Hangtime, sorry about your luck I also have been hit with unexpected BS it sucks. Hang in there, and good luck!!!!


----------



## martian 710 (Jan 22, 2004)

Hangtime said:


> Wifes front end work. $1000.  :devil: :wave: I'll be posting some things in the for sale thread.
> 
> Have a good one.
> HT


Sorry about the bad luck Rick we'll see you in a couple weeks!!!


----------



## !diot (Feb 15, 2005)

Hangtime,
rumors are around that you have fast motors. Any for sale??????


----------



## Hangtime (Jan 2, 2007)

!diot said:


> Hangtime,
> rumors are around that you have fast motors. Any for sale??????


Is this a trick question? Any fast motors I have I'm running.

Second - I'm probably running against you.
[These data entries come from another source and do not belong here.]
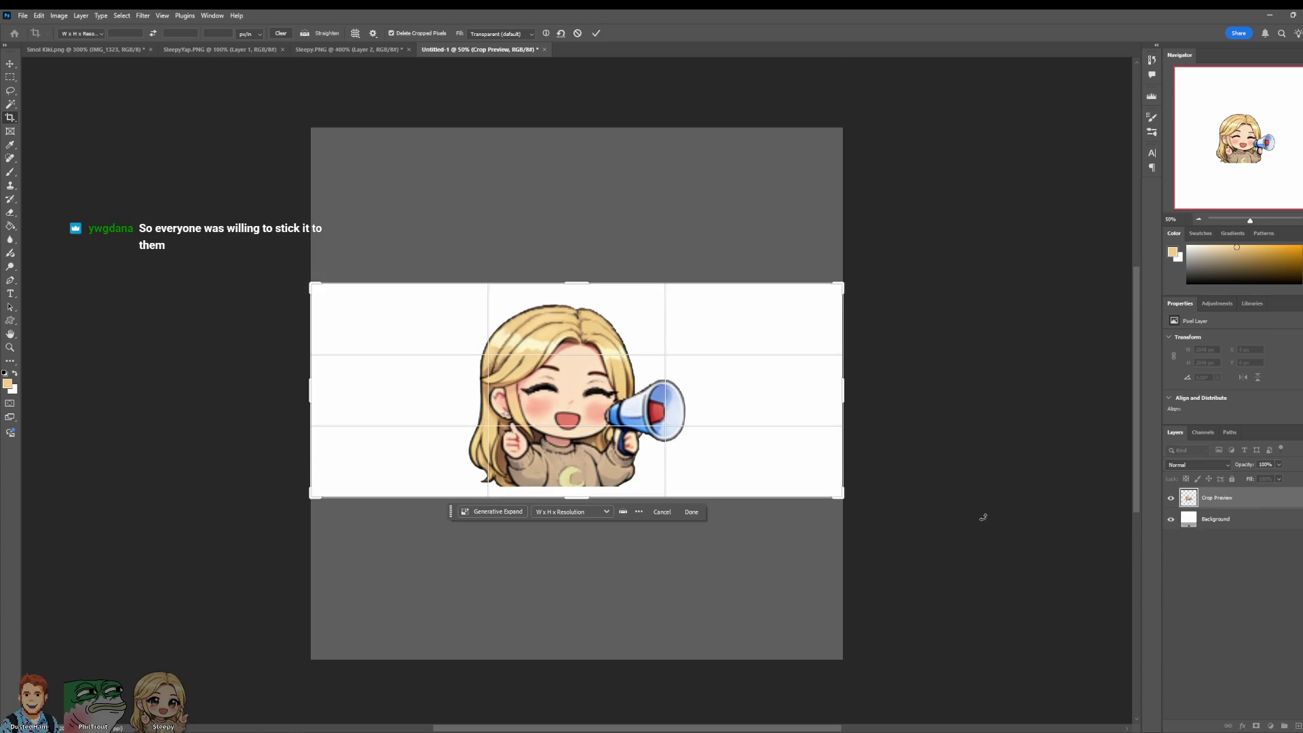
left_click(577, 33)
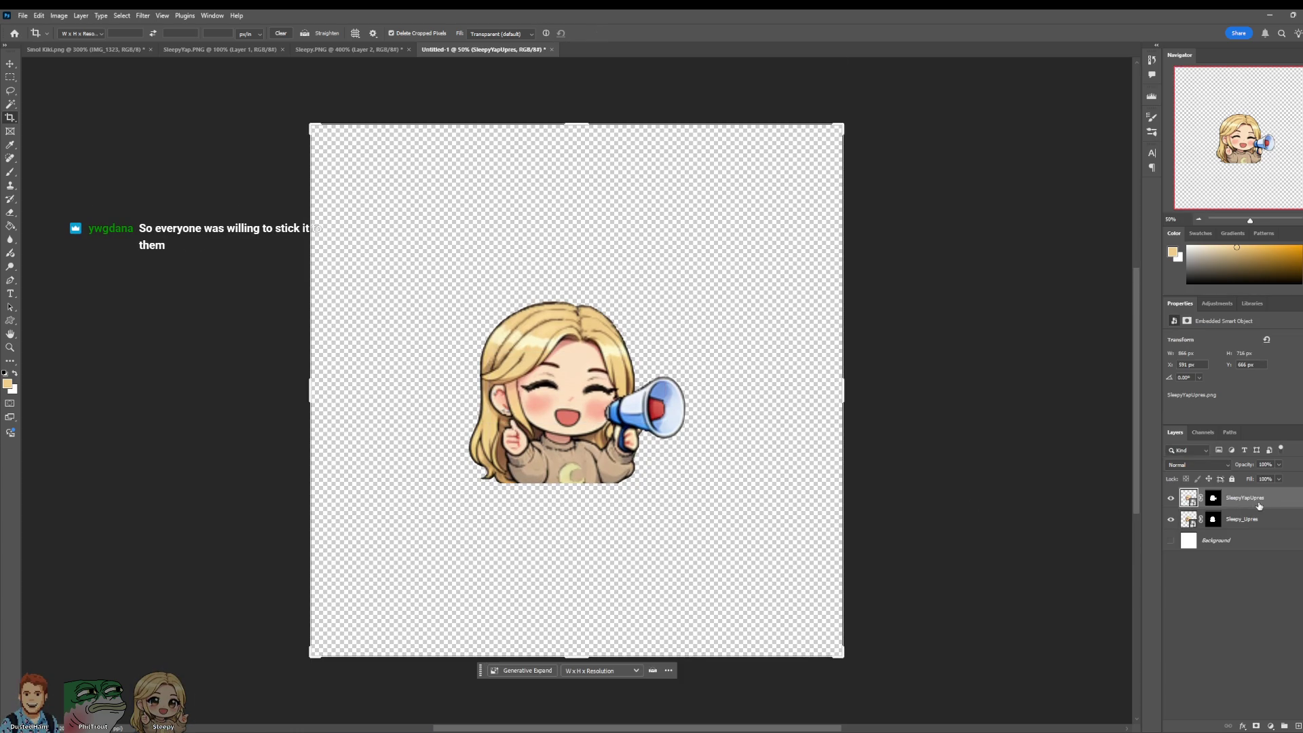
left_click(1266, 522, "shift")
left_click(12, 67)
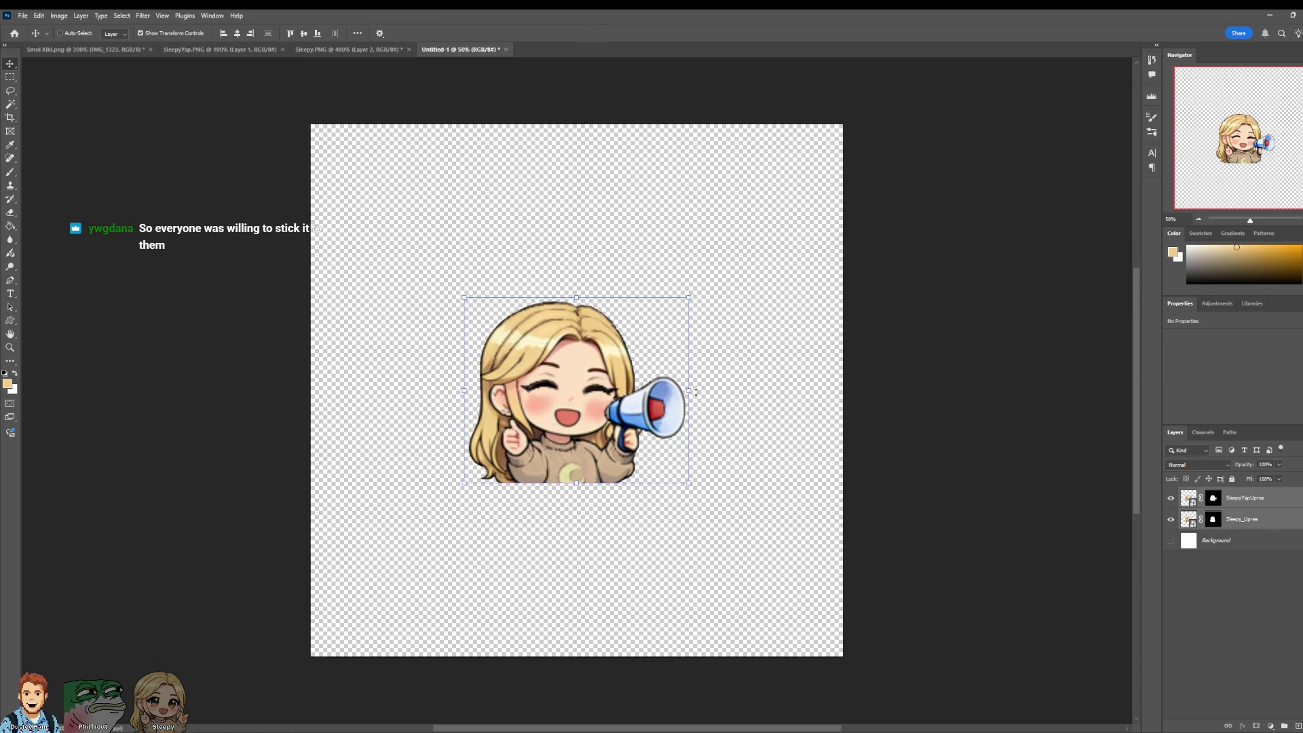
mouse_move(628, 429)
left_mouse_down()
mouse_move(552, 377)
mouse_move(510, 295)
left_mouse_up()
Tell you what. If your serious I'll be at Freddies Sunday. Bring me a motor NIP & I'll do my special prep & break-in on it for you. :thumbsup: 

HT


----------



## martian 710 (Jan 22, 2004)

Hangtime said:


> Is this a trick question? Any fast motors I have I'm running.
> 
> Second - I'm probably running against you.
> 
> ...


Oh boy!!! Can I bring one too!!! :woohoo: :thumbsup: :wave:


----------



## martian 710 (Jan 22, 2004)

I don't know but it's looking 50/50 on the figure-8 race for us now. We might be going to take advantage of the off week in the points series and do another ski trip. The kids are really bugging me about going again. I should know for sure this weekend.


----------



## BudBartos (Jan 1, 1970)

That does not look like a promising turnout ????


----------



## martian 710 (Jan 22, 2004)

It might be better to do this after the winter season is over. Maybe the day your going to hand out the awards. Doesn't seem like anyone want's to take a chance at messing up their cars now. Maybe do a triathalon. 1 heat oval, 1 heat onroad, and 1 heat figure-8 all with the same car no practice in between. Person with the most total laps wins. Just a thought and it might be a little easier on the cars.


----------



## TangTester (Oct 7, 2001)

Hey Guys,

Do to the race schedule and people not wanting to crash their cars during the season. We are going to move the figure 8 race to a date in March after the season. I will have a date in a week. I hope everyone will make it. It should be a really fun time.
Tang


----------



## BudBartos (Jan 1, 1970)

Maybe We can talk about doing the awards at the Fig 8 race and make like a party of it, Maybe even the Itailian sausage just for a taste of the summer series  I know Micro would like the time to fig the points up.


----------



## Micro_Racer (Mar 27, 2002)

I like that idea! let's make it happen!


----------



## Micro_Racer (Mar 27, 2002)

Just wanted to bring this back up to the top. The fig 8 has been moved to March 23rd and will include a roadoval....


----------



## BudBartos (Jan 1, 1970)

March 22 not 23 !!!!


----------



## martian 710 (Jan 22, 2004)

So who all is racing the figure-8 race next Saturday?:woohoo::woohoo::woohoo::wave::thumbsup:


----------



## BudBartos (Jan 1, 1970)

All I know of at this time is Myself, Tang and You. I think most are going for the roadoval :thumbsup:


----------



## martian 710 (Jan 22, 2004)

BudBartos said:


> All I know of at this time is Myself, Tang and You. I think most are going for the roadoval :thumbsup:


What a bunch of wussies!!!!:devil::jest::wave:


----------



## BudBartos (Jan 1, 1970)

Yes they should run the Fig 8 so We can see if anything on these BRP cars will break


----------



## Mike Clark (Apr 28, 2007)

*Figure 8 Video*

Hey where's the video from the first race?


----------



## BudBartos (Jan 1, 1970)

We moved it to the 22nd so it was the end of the season.


----------



## martian 710 (Jan 22, 2004)

BudBartos said:


> Yes they should run the Fig 8 so We can see if anything on these BRP cars will break


If the only thing Logan has been able to break in 3+ years with his BRP car is bodies and body posts I don't think there is much to worry about. Is the road-oval going to be stock class only? I'll probably race both fig-8 and road-oval. I don't know if the kid's are going to race fig-8 or road-oval. I think Shyniah is going to make one of her chocolate-carrot cakes for dessert.:thumbsup:


----------



## BudBartos (Jan 1, 1970)

Yes roadoval stock setup :thumbsup: 
Cake YUM


----------